Elle l'entraîna vers son coin. Comme dans ses souvenirs, la pièce était encombrée de toutes sortes de choses et des blessés occupaient les différentes paillasses. Felmazik avait connu plusieurs épisodes de razzia. L'affaiblissement du pouvoir leur avait laissé le champ libre. Une troupe de Saraya était passée aussi. Elle n'avait tué personne mais avait exigé et la soumission au roi Saraya et des vivres. Pour les habitants, cela n'avait été qu'un pillage de plus. Après son départ d'autres bandes étaient réapparues rendant la campagne peu sûre et multipliant les exactions. On espérait que l'hiver allait tuer la vermine. L'espoir était ténu. Un messager venu de Tulka, une ville à cinq jours de marche, avait apporté la nouvelle de son occupation par une troupe de hors-la-loi. Tchova racontait cela à Lyanne tout en jouant les maîtresses de maison. Elle avait maintenant droit à son espace, derrière une cloison de tissu. Elle avait aménagé l'endroit avec soin. Une alcôve  délimitée par d'autres tentures abritait sa paillasse. Un passage en hauteur restait toujours ouvert pour que les charcs puissent aller et venir selon leur bon vouloir.
- ...le bourgmestre nous tient en haute estime. Les charcs sont de précieux informateurs. Grâce à eux nous savons quand approche une troupe. Ils nous ont signalé ton arrivée. Nous savions que tes hommes et toi passaient non loin d'ici. Curieusement ils ne nous ont pas fait peur. Comme le grand être qui vole, était à leur tête, nous avons compris que Felmazik n'était pas leur but.

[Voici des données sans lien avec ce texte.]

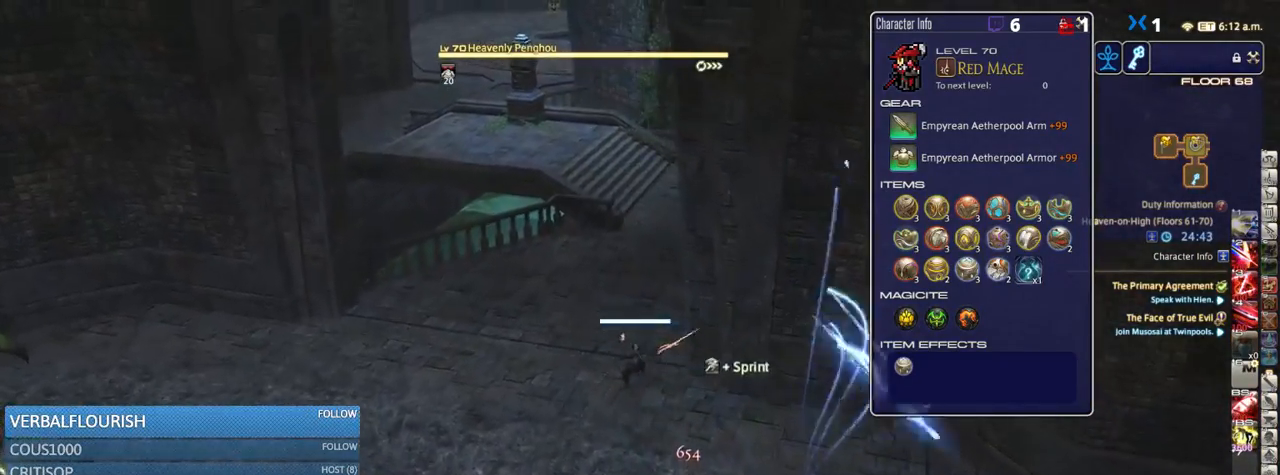
{"keys": ["w"], "events": [[33, "equals", "up"], [116, "shift_r", "up"], [233, "rbracket", "down"], [366, "rbracket", "up"]]}
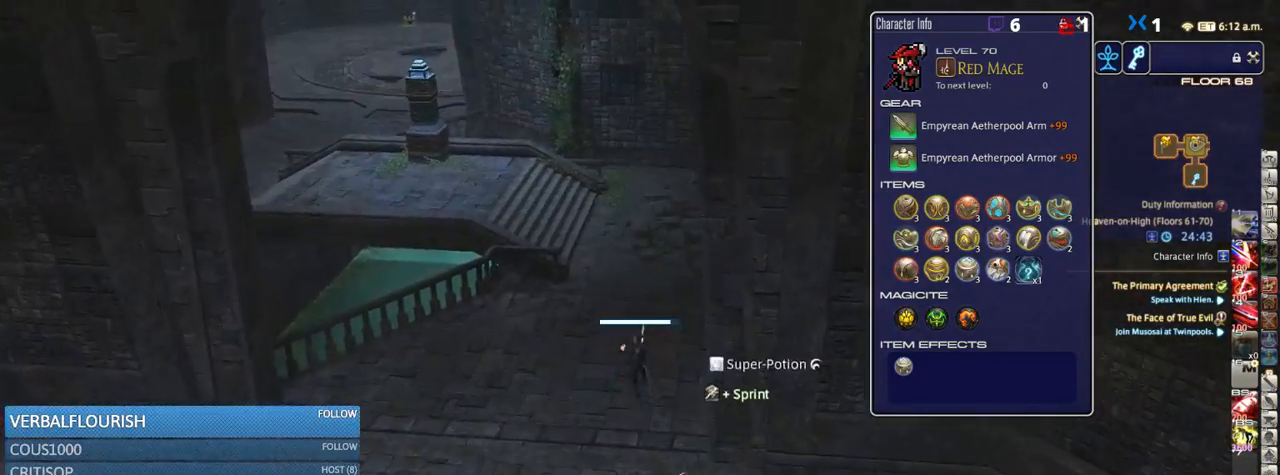
{"keys": ["p", "w"], "events": [[283, "minus", "down"], [366, "minus", "up"], [483, "p", "down"]]}
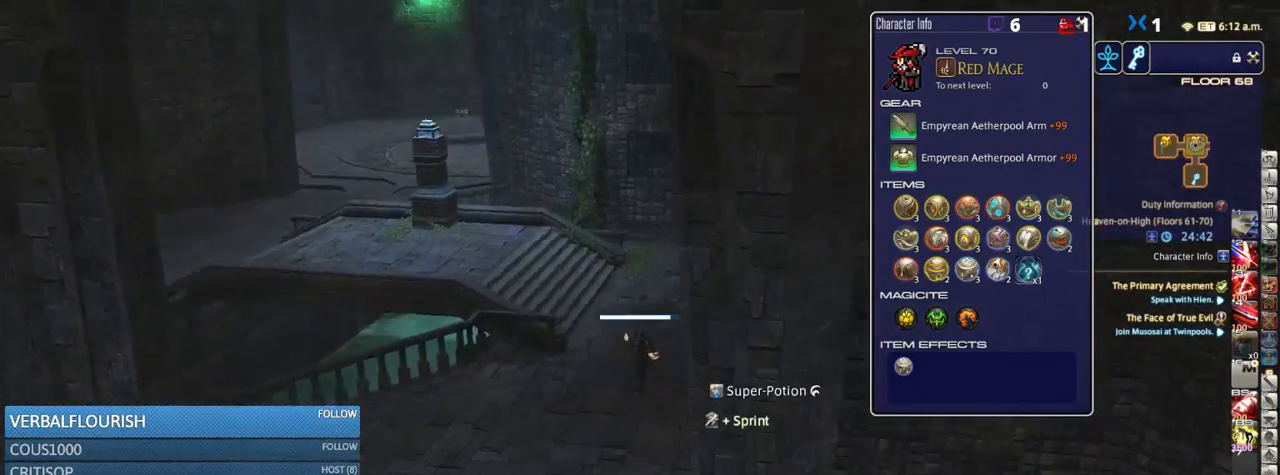
{"keys": ["p", "w"], "events": [[250, "p", "up"], [500, "p", "down"]]}
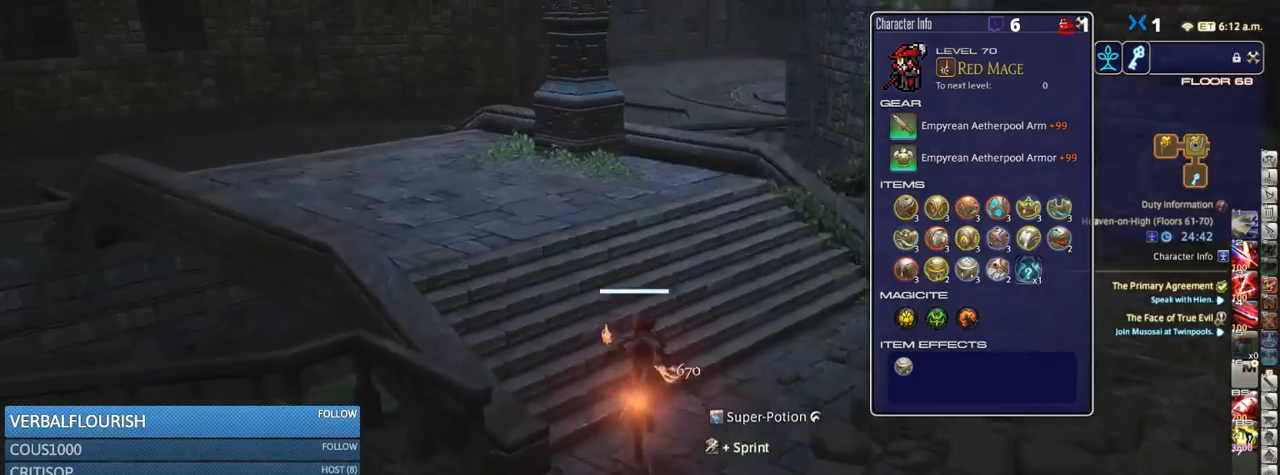
{"keys": ["w"], "events": [[183, "p", "up"]]}
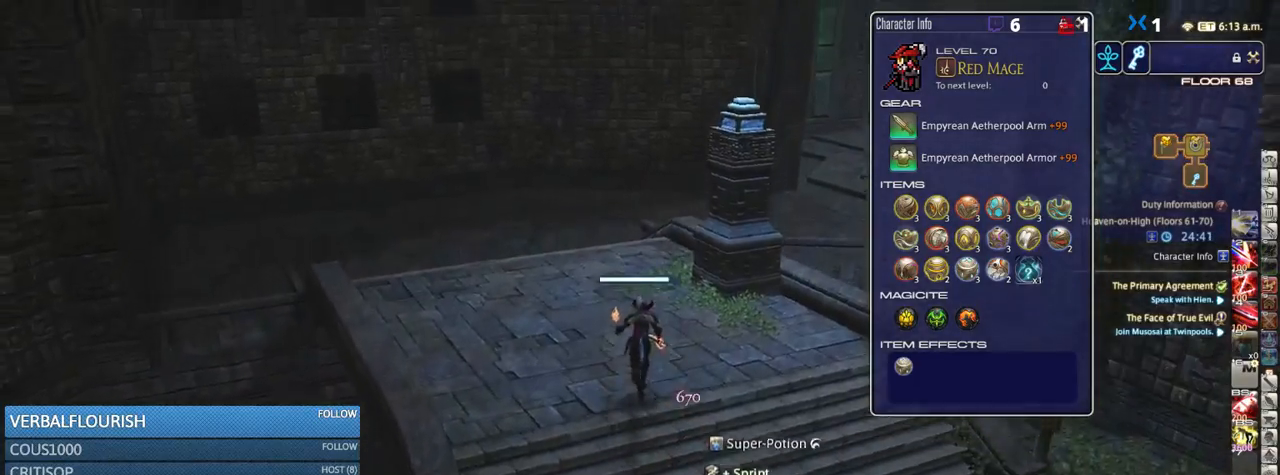
{"keys": ["a", "rbracket", "w"], "events": [[66, "a", "down"], [66, "rbracket", "down"], [250, "rbracket", "up"], [416, "rbracket", "down"]]}
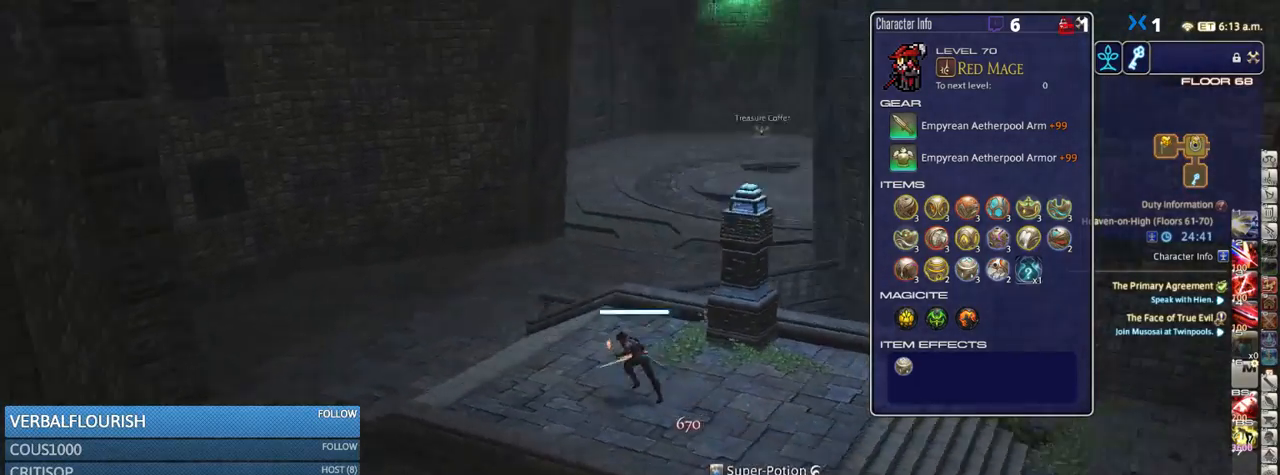
{"keys": ["a", "rbracket", "w"], "events": [[166, "rbracket", "up"], [300, "rbracket", "down"], [383, "rbracket", "up"], [500, "rbracket", "down"]]}
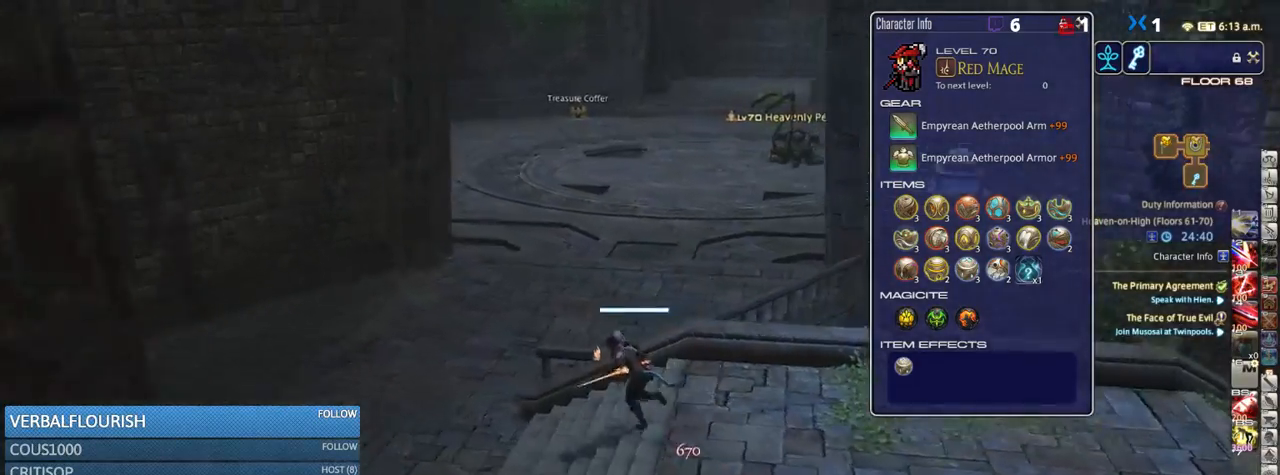
{"keys": ["a", "w"], "events": [[66, "rbracket", "up"], [66, "w", "up"], [200, "rbracket", "down"], [316, "w", "down"], [433, "rbracket", "up"]]}
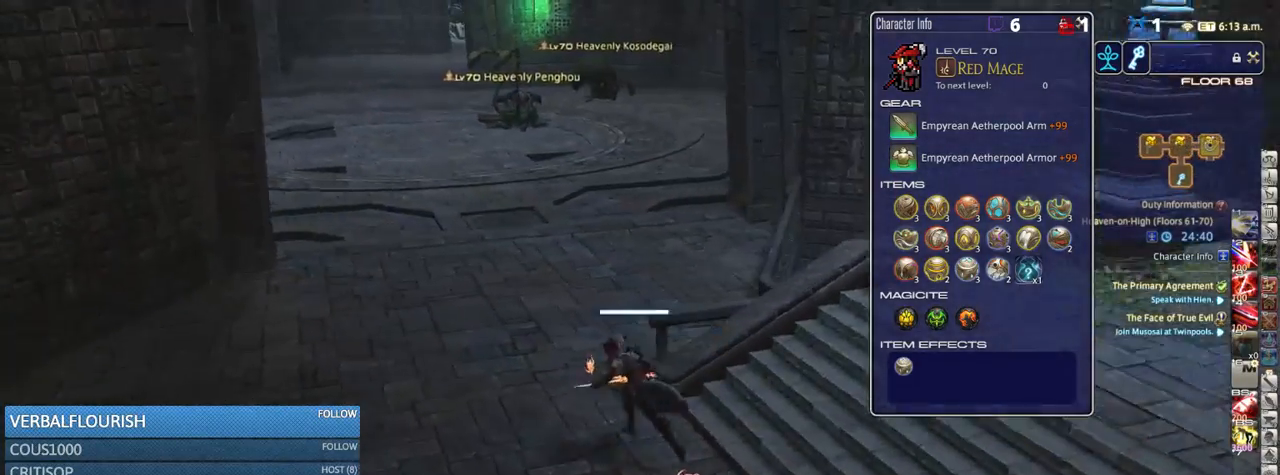
{"keys": ["rbracket", "w"], "events": [[66, "alt_r", "down"], [166, "a", "up"], [283, "q", "down"], [383, "q", "up"], [433, "alt_r", "up"], [500, "rbracket", "down"]]}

Tchavo s'arrêta de parler un instant, regarda Lyanne et lui dit :
- Les charcs ont raison ! Tu es devenu immense.
Lyanne était toujours étonné de la capacité de ces femmes à sentir tant de choses derrière les apparences.
- Alors tu sais, lui répondit-il.
- Non, je ne sais pas, mais je le sens. Autant quand tu étais Nevt, je te sentais incomplet, autant aujourd'hui que je te sens immense.
- J'ai fait une erreur quand ta mère m'a donné son remède. Je l'ai pris trop tôt. Tout compte fait, cela m'a été favorable, car j'ai fait ce que je devais faire pour être qui je suis. Que sais-tu ?
Tchavo ne quittait pas Lyanne des yeux.
- Je sais que tu as accompli ce que ces temps demandaient, malgré les esprits mauvais qui rôdent. Je sais que la puissance est en toi depuis. Mais... je ne sais pas ton nom.
- Je suis un homme-dragon !
En disant cela, il y eut comme une aura de puissance qui emplit la pièce. Tchavo eut un regard étonné presque apeuré.
- Comme ceux des vieilles vieilles légendes !
- On peut dire cela. Je ...
Tchavo eut un haut-le-cœur et tomba par terre comme une masse. Elle fut secouée de soubresauts. Lyanne appela sa mère.
En voyant sa fille, celle-ci dit :
- Vodcha !
Elle se tourna vers Lyanne :
- Aide-moi à la porter sur sa paillasse.
- Qu'arrive-t-il ?
- Les deux filles sont jumelles. Si une vit un malheur l'autre le ressent. Vodcha est en danger !
Le cœur de Lyanne fit un bond dans sa poitrine :
- Où ça ?
- Je ne sais pas, homme-dragon. Tchavo nous en dira plus si je peux la réveiller.